東京, 1月11日, /AJMEDIA/
秋から春にかけて流行する鳥の伝染病、高病原性鳥インフルエンザが過去最多のペースで発生し、今季に殺処分の対象となった鶏などの家禽(かきん)が10日時点で計1000万羽を超えた。農林水産省は、養鶏農家らに消毒などの対策徹底を改めて呼び掛けている。
「鳥インフルエンザの発生を予防するためには、消毒をはじめ、農場内にウイルスを持ち込まないよう、管理を徹底するほかない」。野村哲郎農水相は殺処分対象が過去最多だった2020年度流行期の約987万羽を上回った9日、警戒を呼び掛ける緊急メッセージを出した。
今季の感染は、例年より早い昨年10月下旬に初めて確認され、今月10日までに23道県で58例に上っている。茨城、千葉、鹿児島など、卵を産ませる鶏の飼育が盛んな県での発生も目立ち、感染拡大が続けば鶏卵の供給量が減る懸念もある。

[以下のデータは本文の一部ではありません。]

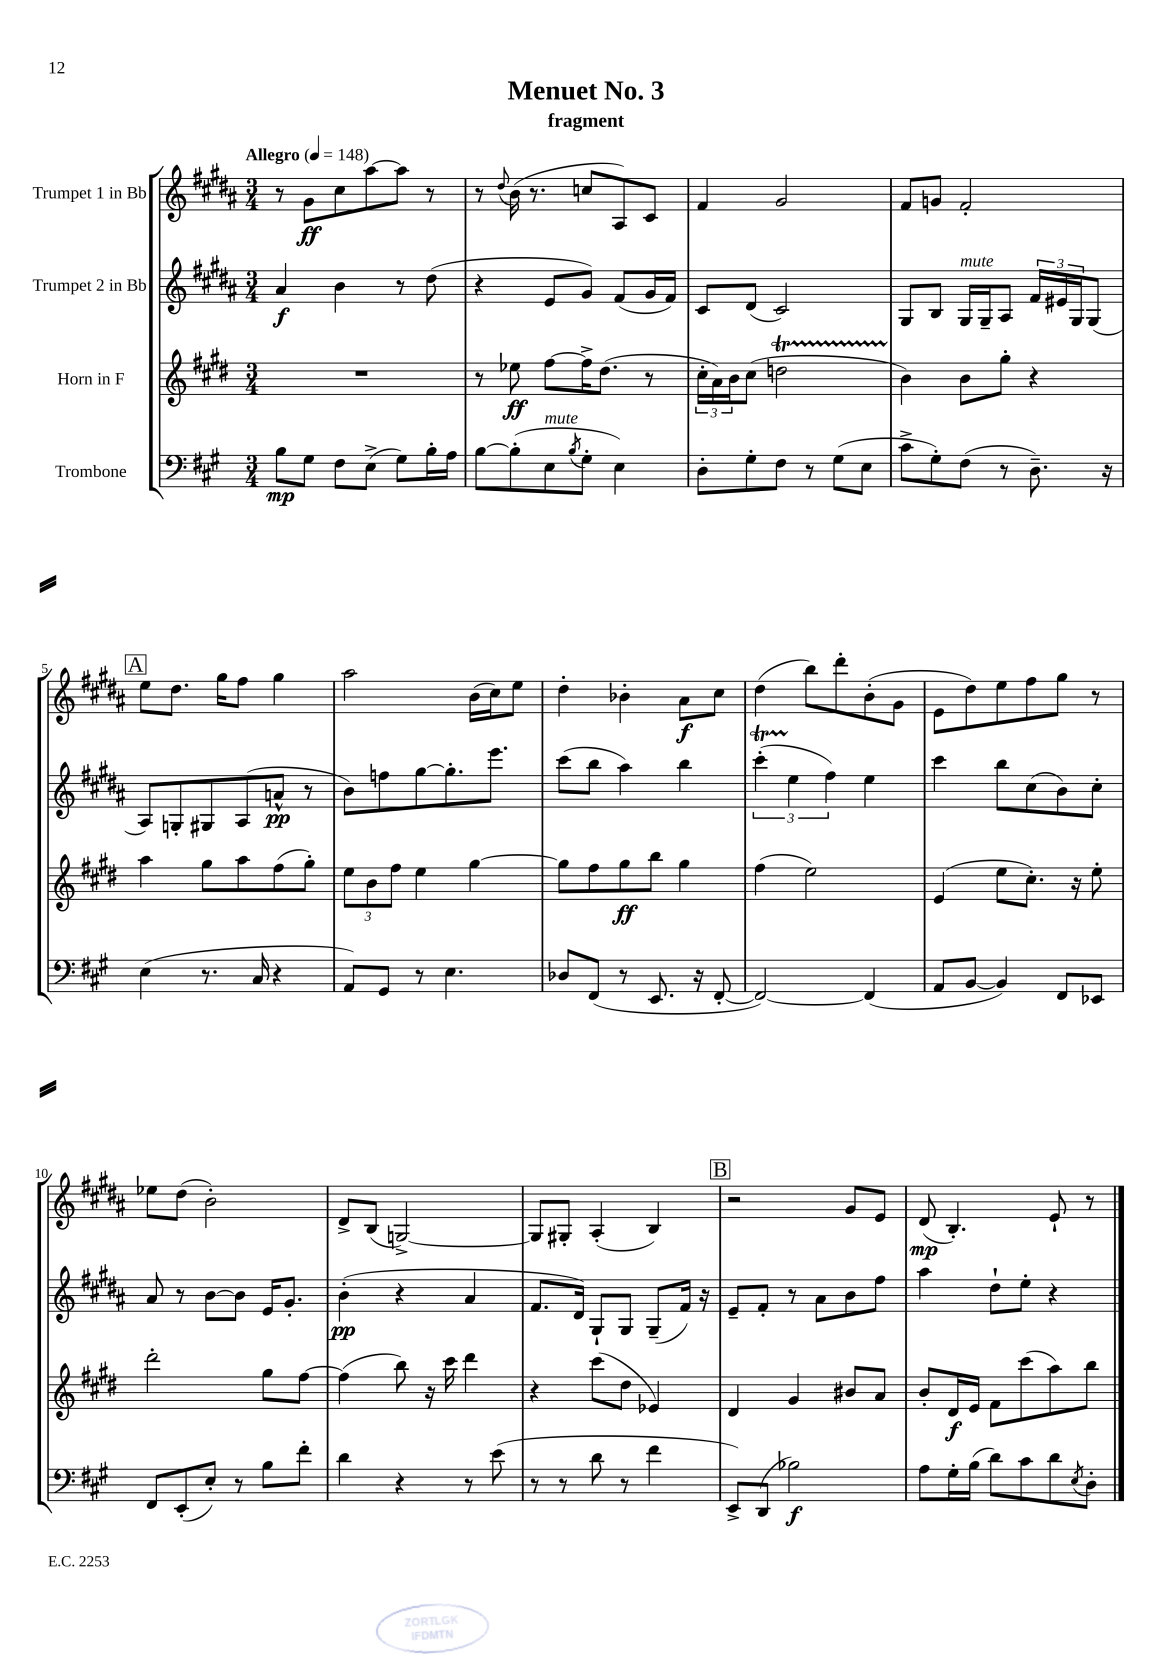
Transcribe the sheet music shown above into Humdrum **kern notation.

**kern	**dynam	**kern	**dynam	**kern	**dynam	**kern	**dynam
*part4	*part4	*part3	*part3	*part2	*part2	*part1	*part1
*staff4	*staff4	*staff3	*staff3	*staff2	*staff2	*staff1	*staff1
*I"Trombone	*	*I"Horn in F	*	*I"Trumpet 2 in Bb	*	*I"Trumpet 1 in Bb	*
*clefF4	*	*clefG2	*	*clefG2	*	*clefG2	*
*k[f#c#g#]	*	*k[f#c#g#d#]	*	*k[f#c#g#d#a#]	*	*k[f#c#g#d#a#]	*
*M3/4	*	*M3/4	*	*M3/4	*	*M3/4	*
*MM148	*	*MM148	*	*MM148	*	*MM148	*
=1	=1	=1	=1	=1	=1	=1	=1
!	!	!	!	!	!	!LO:TX:a:B:t=Allegro	!
8B\L	mp	2.r	.	4a#/	f	8r	.
8G#\J	.	.	.	.	.	8g#\L	ff
8F#\L	.	.	.	4b\	.	8cc#\	.
(8E^\J	.	.	.	.	.	[8aa#\	.
8G#\L)	.	.	.	8r	.	8aa#\J]	.
16B'\L	.	.	.	(8dd#\	.	8r	.
16A\JJ	.	.	.	.	.	.	.
=2	=2	=2	=2	=2	=2	=2	=2
[8B\L	.	8r	.	4r	.	8r	.
.	.	.	.	.	.	8qqdd#/	.
(8B'\]	.	8ee-X\	ff	.	.	(16b\	.
.	.	.	.	.	.	8.r	.
!LO:TX:a:i:t=mute	!	!	!	!	!	!	!
8E\	.	[8ff#\L	.	8e/L	.	.	.
8qB/	.	.	.	.	.	.	.
8G#'\J	.	16ff#^\K]	.	8g#/J)	.	8ccn/L	.
.	.	(8.dd#\J	.	.	.	.	.
4E\)	.	.	.	(8f#/L	.	8A#/)	.
.	.	8r	.	16g#/L	.	8c#/J	.
.	.	.	.	16f#/JJ)	.	.	.
=3	=3	=3	=3	=3	=3	=3	=3
8D'\L	.	24cc#'\LL	.	8c#/L	.	4f#/	.
.	.	24a\)	.	.	.	.	.
.	.	24b\J	.	.	.	.	.
8G#'\	.	(8cc#\J	.	(8d#/J	.	.	.
8F#\J	.	2ddnT\	.	2c#/)	.	2g#/	.
8r	.	.	.	.	.	.	.
(8G#\L	.	.	.	.	.	.	.
8E\J	.	.	.	.	.	.	.
=4	=4	=4	=4	=4	=4	=4	=4
8c#^\L	.	4b\)	.	8G#/L	.	8f#/L	.
8G#'\)	.	.	.	8B/J	.	8gn/J	.
!	!	!	!	!LO:TX:a:i:t=mute	!	!	!
(8F#\J	.	8b\L	.	16G#/LL	.	2f#'/	.
.	.	.	.	16G#~/J	.	.	.
8r	.	8gg#'\J	.	8A#/J	.	.	.
8.D~\)	.	4r	.	24f#/LL	.	.	.
.	.	.	.	24e#X/	.	.	.
.	.	.	.	24G#/J	.	.	.
.	.	.	.	(8G#/J	.	.	.
16r	.	.	.	.	.	.	.
!!LO:LB:g=z
!!LO:REH:place=s1:t=A
=5	=5	=5	=5	=5	=5	=5	=5
(4E\	.	4aa\	.	8A#/L)	.	8ee\L	.
.	.	.	.	8Gn'/	.	8.dd#\J	.
8.r	.	8gg#\L	.	8G#X/	.	.	.
.	.	.	.	.	.	16gg#\KL	.
.	.	8aa\	.	(8A#/	.	8ff#\J	.
16C#/	.	.	.	.	.	.	.
4r	.	(8ff#\	.	8an^^/J	pp	4gg#\	.
.	.	8gg#'\J)	.	8r	.	.	.
=6	=6	=6	=6	=6	=6	=6	=6
8AA/L)	.	12ee\L	.	8b\L)	.	2aa#\	.
.	.	12b\	.	.	.	.	.
8GG#/J	.	.	.	8ffn\	.	.	.
.	.	12ff#\J	.	.	.	.	.
8r	.	4ee\	.	[8gg#\	.	.	.
4.E\	.	.	.	8.gg#'\]	.	.	.
.	.	[4gg#\	.	.	.	(16b\LL	.
.	.	.	.	8.eee\J	.	16cc#\J)	.
.	.	.	.	.	.	8ee\J	.
=7	=7	=7	=7	=7	=7	=7	=7
8D-X/L	.	8gg#\L]	.	(8ccc#\L	.	4dd#'\	.
(8FF#/J	.	8ff#\	.	8bb\J	.	.	.
8r	.	8gg#\	ff	4aa#\)	.	4b-X'\	.
8.EE/	.	8bb\J	.	.	.	.	.
.	.	4gg#\	.	4bb\	.	8a#\L	f
16r	.	.	.	.	.	.	.
[8FF#'/	.	.	.	.	.	8cc#\J	.
=8	=8	=8	=8	=8	=8	=8	=8
2FF#/_)	.	(4ff#\	.	(6ccc#T'\	.	(4dd#\	.
.	.	.	.	6ee\	.	.	.
.	.	2ee\)	.	.	.	8bb\L)	.
.	.	.	.	6ff#\)	.	.	.
.	.	.	.	.	.	8ddd#'\	.
(4FF#/]	.	.	.	4ee\	.	(8b'\	.
.	.	.	.	.	.	8g#\J	.
=9	=9	=9	=9	=9	=9	=9	=9
8AA/L	.	(4e/	.	4ccc#\	.	8e\L	.
[8BB/J	.	.	.	.	.	8dd#\)	.
4BB/])	.	8ee\L	.	8bb\L	.	8ee\	.
.	.	8.cc#'\J)	.	(8cc#\	.	8ff#\	.
8FF#/L	.	.	.	8b\)	.	8gg#\J	.
.	.	16r	.	.	.	.	.
8EE-X/J	.	8ee'\	.	8cc#'\J	.	8r	.
!!LO:LB:g=z
=10	=10	=10	=10	=10	=10	=10	=10
8FF#/L	.	2ddd#'\	.	8a#/	.	8ee-X\L	.
(8EE'/	.	.	.	8r	.	(8dd#\J	.
8E'/J)	.	.	.	[8b\L	.	2b'\)	.
8r	.	.	.	8b\J]	.	.	.
8B\L	.	8gg#\L	.	16e/KL	.	.	.
.	.	.	.	8.g#'/J	.	.	.
8f#'\J	.	[8ff#\J	.	.	.	.	.
=11	=11	=11	=11	=11	=11	=11	=11
4d\	.	(4ff#\]	.	(4b'\	pp	8d#^/L	.
.	.	.	.	.	.	(8B/J	.
4r	.	8bb\)	.	4r	.	[2Gn^/)	.
.	.	16r	.	.	.	.	.
.	.	16ccc#\	.	.	.	.	.
8r	.	4ddd#\	.	4a#/	.	.	.
(8e\	.	.	.	.	.	.	.
=12	=12	=12	=12	=12	=12	=12	=12
8r	.	4r	.	8.f#/L	.	8G/L]	.
8r	.	.	.	.	.	8G#X'/J	.
.	.	.	.	16d#/Jk)	.	.	.
8d\	.	(8ccc#\L	.	8G#`/L	.	(4A#'/	.
8r	.	8dd#\J	.	8G#/J	.	.	.
4f#\	.	4e-X/)	.	(8G#~/L	.	4B/)	.
.	.	.	.	16f#/Jk)	.	.	.
.	.	.	.	16r	.	.	.
!!LO:REH:place=s1:t=B
=13	=13	=13	=13	=13	=13	=13	=13
8EE^/L)	.	4d#/	.	8e~/L	.	2r	.
(8DD/J	.	.	.	8f#'/J	.	.	.
2B-X\)	f	4g#/	.	8r	.	.	.
.	.	.	.	8a#\L	.	.	.
.	.	8b#X/L	.	8b\	.	8g#/L	.
.	.	8a/J	.	8ff#\J	.	8e/J	.
=14	=14	=14	=14	=14	=14	=14	=14
8A\L	.	8b'/L	.	4aa#\	.	(8d#/	mp
16G#'\L	.	16d#/L	f	.	.	4.B'/)	.
(16B\JJ	.	16e/JJ	.	.	.	.	.
8d\L)	.	8f#\L	.	8dd#`\L	.	.	.
8c#\	.	(8ccc#\	.	8ee'\J	.	.	.
8d\	.	8aa\)	.	4r	.	8e`/	.
8qE/	.	.	.	.	.	.	.
8D'\J	.	8bb\J	.	.	.	8r	.
==	==	==	==	==	==	==	==
*-	*-	*-	*-	*-	*-	*-	*-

全国的に野鳥の感染確認も多いことから「ウイルス濃度が非常に高まっている」(専門家)とみられ、厳重な警戒が必要な状況が続く。
これまでの感染農場の調査では、金網や壁の穴などを通じて野生動物が鶏舎へ侵入したと疑われる例や、衣服や長靴の交換、消毒が不徹底だった例もあった。鳥取大学の伊藤寿啓教授は「(対策を)地道にするしか防ぐ道はない」と指摘している。